Your assignment: Can you return every line in the listing below unchanged, from the first to the last?

◇ ◇ ◇ ◇

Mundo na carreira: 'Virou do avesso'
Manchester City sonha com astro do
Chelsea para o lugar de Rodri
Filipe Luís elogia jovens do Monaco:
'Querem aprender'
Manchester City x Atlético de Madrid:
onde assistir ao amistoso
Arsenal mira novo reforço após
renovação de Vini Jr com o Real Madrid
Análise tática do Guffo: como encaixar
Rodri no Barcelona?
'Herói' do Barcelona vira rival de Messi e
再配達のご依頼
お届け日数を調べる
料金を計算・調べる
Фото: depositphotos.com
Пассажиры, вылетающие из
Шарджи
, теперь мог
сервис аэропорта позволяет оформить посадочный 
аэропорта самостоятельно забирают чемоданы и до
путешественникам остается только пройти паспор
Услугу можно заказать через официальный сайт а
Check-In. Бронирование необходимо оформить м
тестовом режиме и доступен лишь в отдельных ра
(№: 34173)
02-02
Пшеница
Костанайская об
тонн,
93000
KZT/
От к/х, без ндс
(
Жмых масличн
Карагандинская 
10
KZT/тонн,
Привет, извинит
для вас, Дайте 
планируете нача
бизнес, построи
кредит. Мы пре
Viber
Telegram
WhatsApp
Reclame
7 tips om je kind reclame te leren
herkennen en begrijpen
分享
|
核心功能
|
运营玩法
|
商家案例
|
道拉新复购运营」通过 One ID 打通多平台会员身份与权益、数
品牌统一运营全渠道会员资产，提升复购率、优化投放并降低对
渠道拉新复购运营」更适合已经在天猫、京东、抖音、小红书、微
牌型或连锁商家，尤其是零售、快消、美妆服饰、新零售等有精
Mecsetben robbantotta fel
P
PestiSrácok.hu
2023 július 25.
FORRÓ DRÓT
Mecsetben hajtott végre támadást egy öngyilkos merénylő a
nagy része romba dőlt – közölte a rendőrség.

◇ ◇ ◇ ◇

The completed task:
Mundo na carreira: 'Virou do avesso'
Manchester City sonha com astro do
Chelsea para o lugar de Rodri
Filipe Luís elogia jovens do Monaco:
'Querem aprender'
Manchester City x Atlético de Madrid:
onde assistir ao amistoso
Arsenal mira novo reforço após
renovação de Vini Jr com o Real Madrid
Análise tática do Guffo: como encaixar
Rodri no Barcelona?
'Herói' do Barcelona vira rival de Messi e
再配達のご依頼
お届け日数を調べる
料金を計算・調べる
Фото: depositphotos.com
Пассажиры, вылетающие из
Шарджи
, теперь мог
сервис аэропорта позволяет оформить посадочный 
аэропорта самостоятельно забирают чемоданы и до
путешественникам остается только пройти паспор
Услугу можно заказать через официальный сайт а
Check-In. Бронирование необходимо оформить м
тестовом режиме и доступен лишь в отдельных ра
(№: 34173)
02-02
Пшеница
Костанайская об
тонн,
93000
KZT/
От к/х, без ндс
(
Жмых масличн
Карагандинская 
10
KZT/тонн,
Привет, извинит
для вас, Дайте 
планируете нача
бизнес, построи
кредит. Мы пре
Viber
Telegram
WhatsApp
Reclame
7 tips om je kind reclame te leren
herkennen en begrijpen
分享
|
核心功能
|
运营玩法
|
商家案例
|
道拉新复购运营」通过 One ID 打通多平台会员身份与权益、数
品牌统一运营全渠道会员资产，提升复购率、优化投放并降低对
渠道拉新复购运营」更适合已经在天猫、京东、抖音、小红书、微
牌型或连锁商家，尤其是零售、快消、美妆服饰、新零售等有精
Mecsetben robbantotta fel
P
PestiSrácok.hu
2023 július 25.
FORRÓ DRÓT
Mecsetben hajtott végre támadást egy öngyilkos merénylő a
nagy része romba dőlt – közölte a rendőrség.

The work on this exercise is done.